Era como jugar a los indios. -¡Ugh! –dije-, haciendo un gesto de saludo a la manera comanche. Pero él no contestó.

-Estufa -dijo después de un rato.
-Ugh –repetí-. Fuego. Adentro.

Lo hice pasar delante de mí y lo conduje a mi dormitorio, donde la estufa a leña estaba encendida. Allí todo estaba en orden. La cama y los libros del colegio en el estante y sobre la cómoda ropa limpia para ser guardada más tarde.

-Rostro Pálido sentarse -le dije.
Miró a su alrededor, satisfecho, y se dejó caer en un sillón.
-Pan -dijo, sonriendo por primera vez.

-Comida -dije a mi vez, de nuevo cruzando los brazos en el pecho-. Después pipa de la paz. Amigos.

Me encaminé a la cocina. Mi madre me oyó trajinar en los estantes, abrir y cerrar cajones, buscar en el refrigerador. Se asomó, inquieta.

-¿Qué estás haciendo? -me preguntó-. ¿Qué buscas?
-Comida –respondí- para Gran Cacique Agua Turbia.
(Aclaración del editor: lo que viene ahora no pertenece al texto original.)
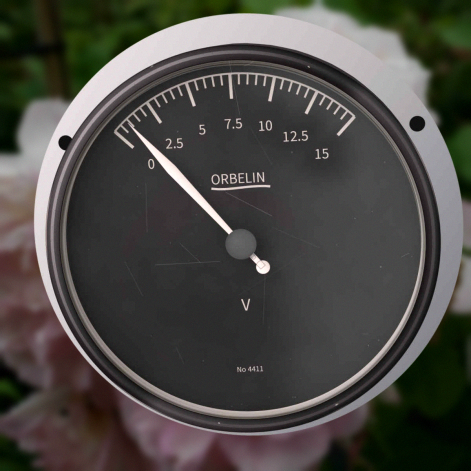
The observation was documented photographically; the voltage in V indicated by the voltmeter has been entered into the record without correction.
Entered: 1 V
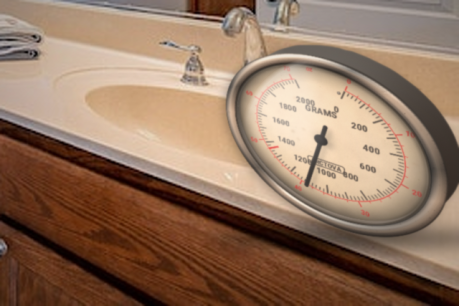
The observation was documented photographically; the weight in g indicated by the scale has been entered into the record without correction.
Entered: 1100 g
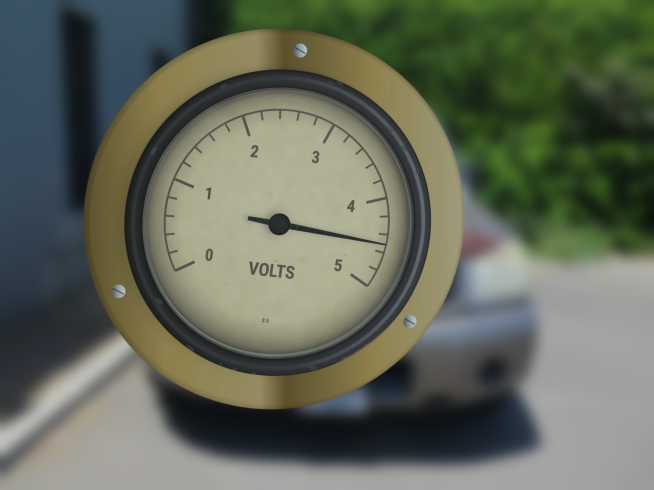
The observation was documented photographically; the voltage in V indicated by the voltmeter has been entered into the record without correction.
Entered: 4.5 V
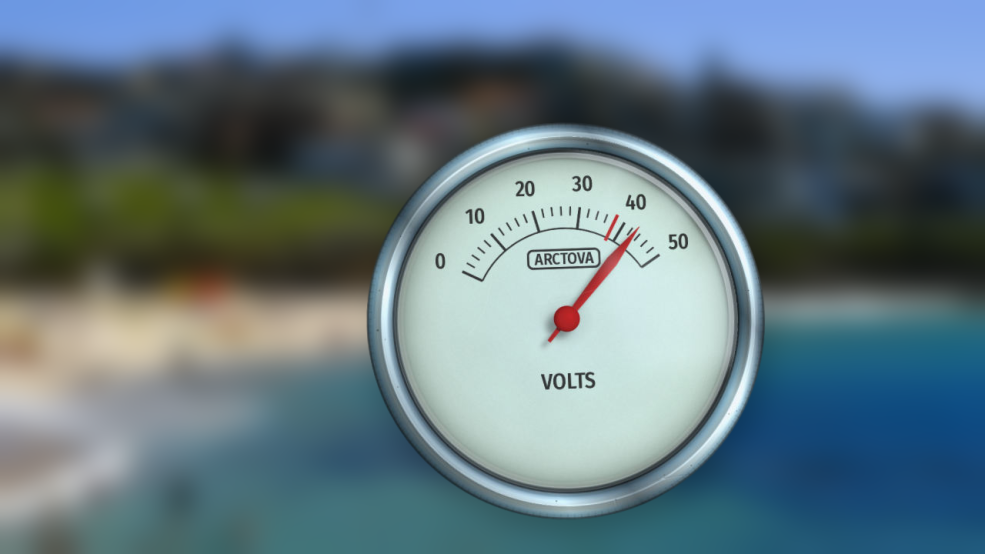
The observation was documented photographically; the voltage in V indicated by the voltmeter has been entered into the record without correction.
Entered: 43 V
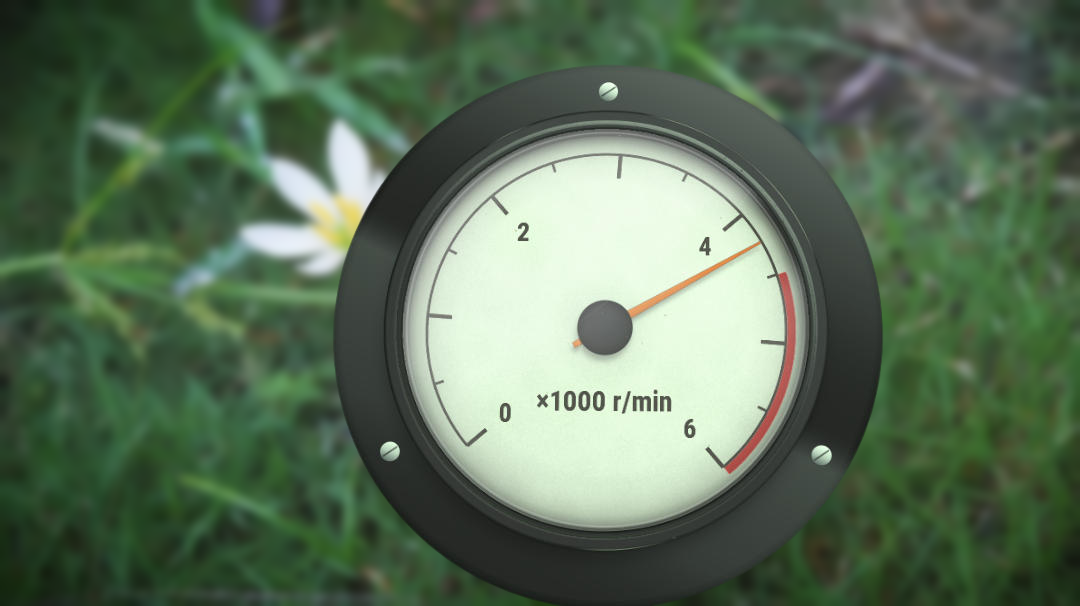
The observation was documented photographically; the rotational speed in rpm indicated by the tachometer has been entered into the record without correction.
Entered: 4250 rpm
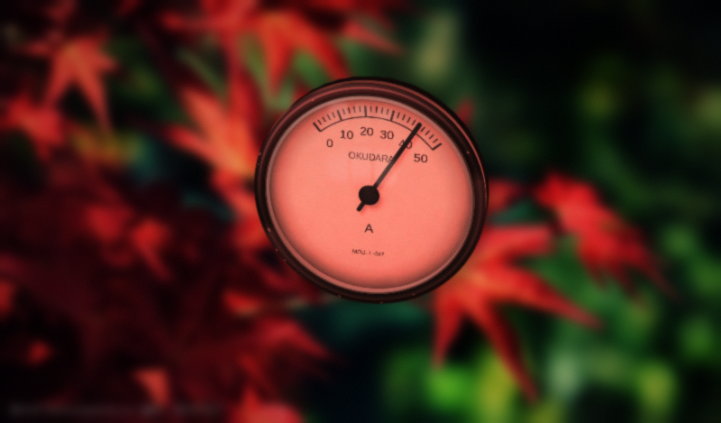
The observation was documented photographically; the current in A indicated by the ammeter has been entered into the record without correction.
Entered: 40 A
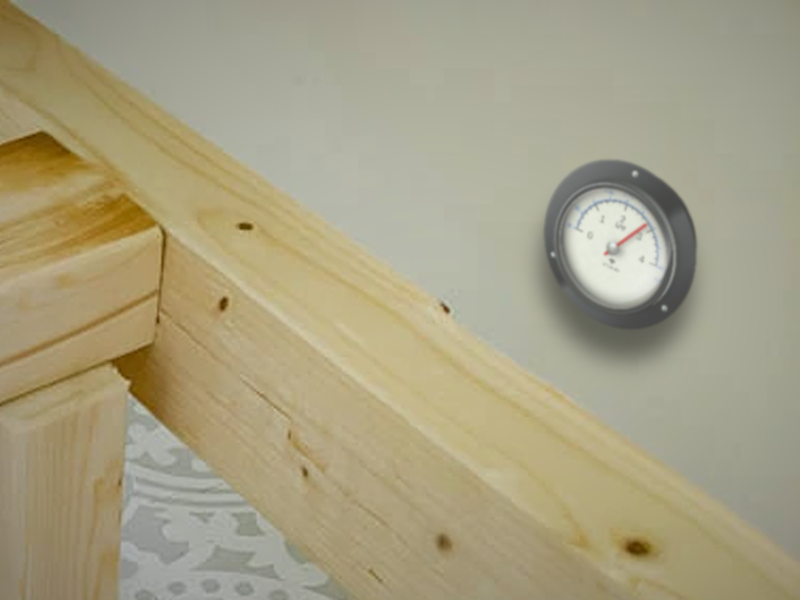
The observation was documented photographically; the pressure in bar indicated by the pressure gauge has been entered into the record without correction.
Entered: 2.8 bar
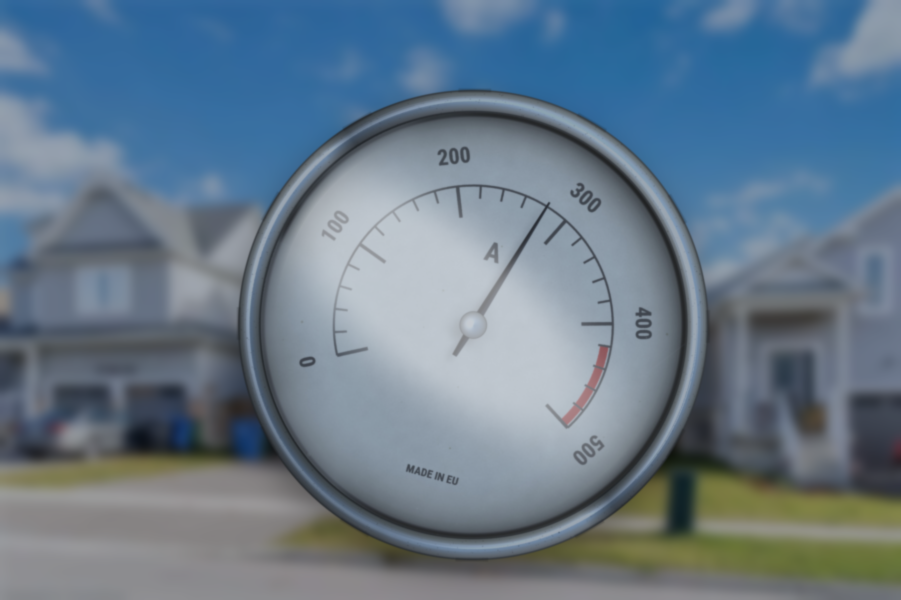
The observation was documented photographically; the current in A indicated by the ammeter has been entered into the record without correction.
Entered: 280 A
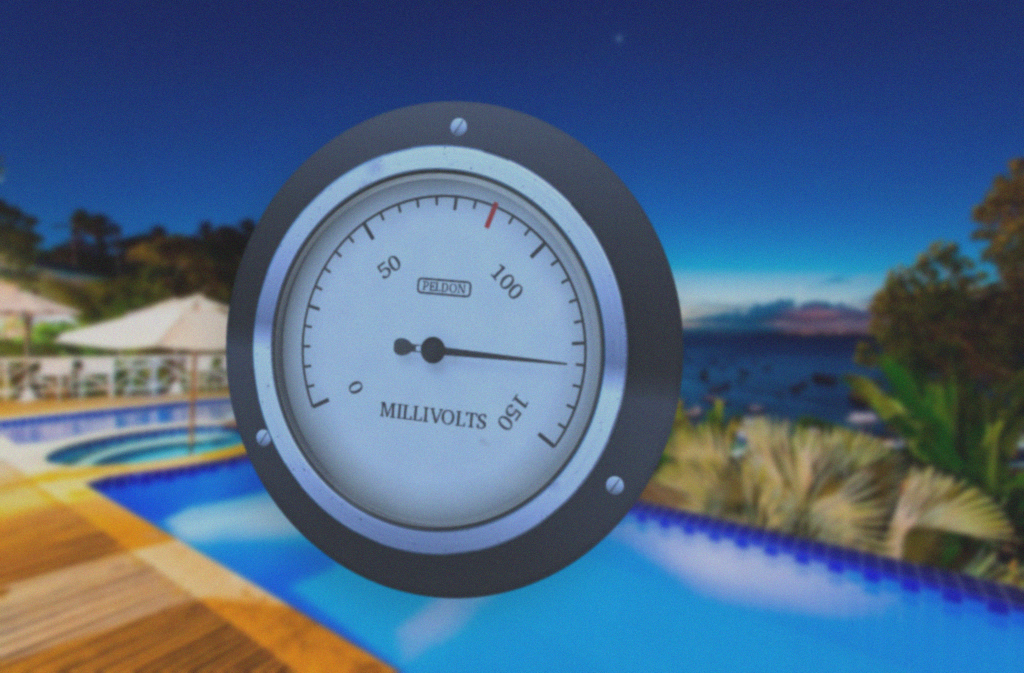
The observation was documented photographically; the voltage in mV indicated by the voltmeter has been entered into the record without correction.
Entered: 130 mV
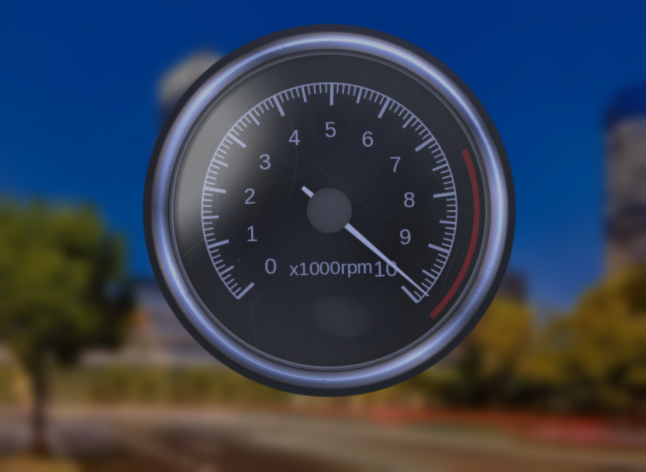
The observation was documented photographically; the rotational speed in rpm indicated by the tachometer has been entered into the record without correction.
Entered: 9800 rpm
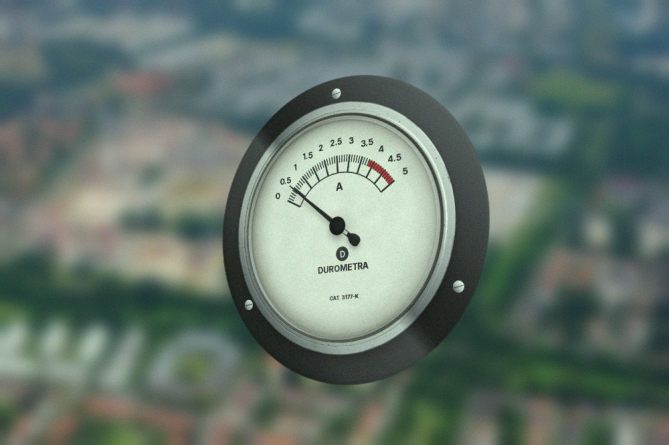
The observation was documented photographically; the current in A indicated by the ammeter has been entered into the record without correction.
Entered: 0.5 A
No había terminado de hablar cuando mi madre salió precipitadamente de la cocina y se dirigió a mi dormitorio. Lo encontró apoltronado en el sillón, según contó después a su amiga, rodeado de una poza de agua que estilaba de su ropa. Empapaba la alfombra y se iba acumulando a sus pies en el piso recién encerado.

Llegué a la puerta de calle justo cuando mi madre cerraba dando un portazo. Me asomé y lo vi alejarse caminando con toda calma, sin volverse ni una sola vez a mirar atrás. El aguacero no tenía visos de parar, pero no parecía importarle. Levantaba la cara al cielo, ladeando la cabeza como hace uno cuando el sol le molesta en los ojos. Él tenía mi edad. Creo que siete años entonces. Lo había visto algunas veces cuando venía a mi casa acompañando a su madre que lavaba la ropa los sábados por la tarde. A veces jugábamos a los indios.